Eugène Fasquelle (p. 94-95).



La nuit était très avancée quand je m’endormis, et dès le matin j’attendis la fermière. J’aurais voulu qu’elle vînt, et j’avais peur de la voir venir.

Sœur Marie-Aimée relevait brusquement la tête chaque fois que quelqu’un ouvrait la porte.

Comme nous finissions de dîner, la portière vint demander si j’étais prête à partir.

Sœur Marie-Aimée la renvoya en disant que je serais prête dans un instant.

Elle se leva en me faisant signe de la suivre. Elle m’aida à m’habiller, me remit un petit paquet de linge, et dit tout à coup :

— C’est demain qu’on le ramène, et tu ne seras plus là.
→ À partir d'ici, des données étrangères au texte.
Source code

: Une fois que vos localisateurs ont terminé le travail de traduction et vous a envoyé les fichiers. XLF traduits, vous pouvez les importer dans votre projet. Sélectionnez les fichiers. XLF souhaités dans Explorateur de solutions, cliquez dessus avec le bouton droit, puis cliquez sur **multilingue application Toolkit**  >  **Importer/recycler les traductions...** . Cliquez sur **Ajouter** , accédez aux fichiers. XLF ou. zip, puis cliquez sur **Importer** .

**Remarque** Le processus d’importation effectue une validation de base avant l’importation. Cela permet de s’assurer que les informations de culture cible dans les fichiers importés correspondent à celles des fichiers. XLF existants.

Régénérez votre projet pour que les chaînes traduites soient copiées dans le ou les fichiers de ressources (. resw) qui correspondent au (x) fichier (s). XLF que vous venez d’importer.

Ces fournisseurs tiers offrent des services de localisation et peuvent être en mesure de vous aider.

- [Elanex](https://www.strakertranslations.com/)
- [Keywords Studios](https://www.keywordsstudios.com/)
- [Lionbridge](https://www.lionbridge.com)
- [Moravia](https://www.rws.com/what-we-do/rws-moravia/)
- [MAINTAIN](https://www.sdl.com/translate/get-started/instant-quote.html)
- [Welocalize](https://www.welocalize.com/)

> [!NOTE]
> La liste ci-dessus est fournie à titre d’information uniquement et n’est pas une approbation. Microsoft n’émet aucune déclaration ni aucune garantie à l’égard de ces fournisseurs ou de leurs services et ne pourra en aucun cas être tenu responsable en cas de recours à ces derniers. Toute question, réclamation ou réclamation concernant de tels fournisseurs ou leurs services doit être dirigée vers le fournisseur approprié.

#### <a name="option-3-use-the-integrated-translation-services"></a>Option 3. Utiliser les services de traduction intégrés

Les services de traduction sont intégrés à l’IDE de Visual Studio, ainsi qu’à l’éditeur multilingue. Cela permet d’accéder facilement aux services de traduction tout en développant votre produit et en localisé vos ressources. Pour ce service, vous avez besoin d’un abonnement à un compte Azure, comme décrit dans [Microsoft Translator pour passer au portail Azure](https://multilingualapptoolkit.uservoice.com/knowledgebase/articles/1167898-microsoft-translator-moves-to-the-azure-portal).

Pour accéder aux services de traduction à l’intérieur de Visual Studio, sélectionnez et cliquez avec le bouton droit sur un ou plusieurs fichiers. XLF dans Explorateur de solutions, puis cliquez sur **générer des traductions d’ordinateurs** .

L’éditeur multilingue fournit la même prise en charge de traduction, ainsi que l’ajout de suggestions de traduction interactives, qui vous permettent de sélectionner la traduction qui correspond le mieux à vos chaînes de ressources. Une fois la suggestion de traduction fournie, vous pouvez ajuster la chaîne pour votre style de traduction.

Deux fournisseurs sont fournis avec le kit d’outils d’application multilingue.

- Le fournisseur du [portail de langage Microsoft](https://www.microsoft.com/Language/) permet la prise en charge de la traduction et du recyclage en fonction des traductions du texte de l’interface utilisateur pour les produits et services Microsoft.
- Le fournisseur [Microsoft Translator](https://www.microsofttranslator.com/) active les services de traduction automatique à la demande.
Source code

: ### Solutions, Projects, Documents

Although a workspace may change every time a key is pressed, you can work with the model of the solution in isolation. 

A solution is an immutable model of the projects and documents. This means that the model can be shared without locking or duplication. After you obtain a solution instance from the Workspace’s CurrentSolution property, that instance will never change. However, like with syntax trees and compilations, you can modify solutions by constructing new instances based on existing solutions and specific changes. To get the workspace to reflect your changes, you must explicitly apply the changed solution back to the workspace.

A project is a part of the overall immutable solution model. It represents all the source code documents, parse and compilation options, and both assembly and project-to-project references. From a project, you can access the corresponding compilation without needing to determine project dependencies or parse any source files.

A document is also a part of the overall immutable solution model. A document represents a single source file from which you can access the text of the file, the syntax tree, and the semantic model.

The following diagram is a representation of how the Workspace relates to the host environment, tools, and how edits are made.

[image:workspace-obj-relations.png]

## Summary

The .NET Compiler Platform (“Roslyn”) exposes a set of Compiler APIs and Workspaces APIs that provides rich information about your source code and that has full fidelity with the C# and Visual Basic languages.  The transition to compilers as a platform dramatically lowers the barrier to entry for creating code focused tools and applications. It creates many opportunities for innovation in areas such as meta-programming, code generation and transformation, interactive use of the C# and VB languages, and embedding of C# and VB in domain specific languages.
Elle reprit en me regardant dans les yeux :

— Jure-moi que tu diras tous les soirs un De Profundis pour lui.

Je jurai.

Alors, elle me serra avec violence sur sa poitrine, et elle se sauva vers sa chambre.

Puis j’entendis qu’elle disait :

— Oh ! c’est trop, mon Dieu, c’est trop !


Je traversai la cour toute seule, et la fermière, qui m’attendait, m’emmena aussitôt.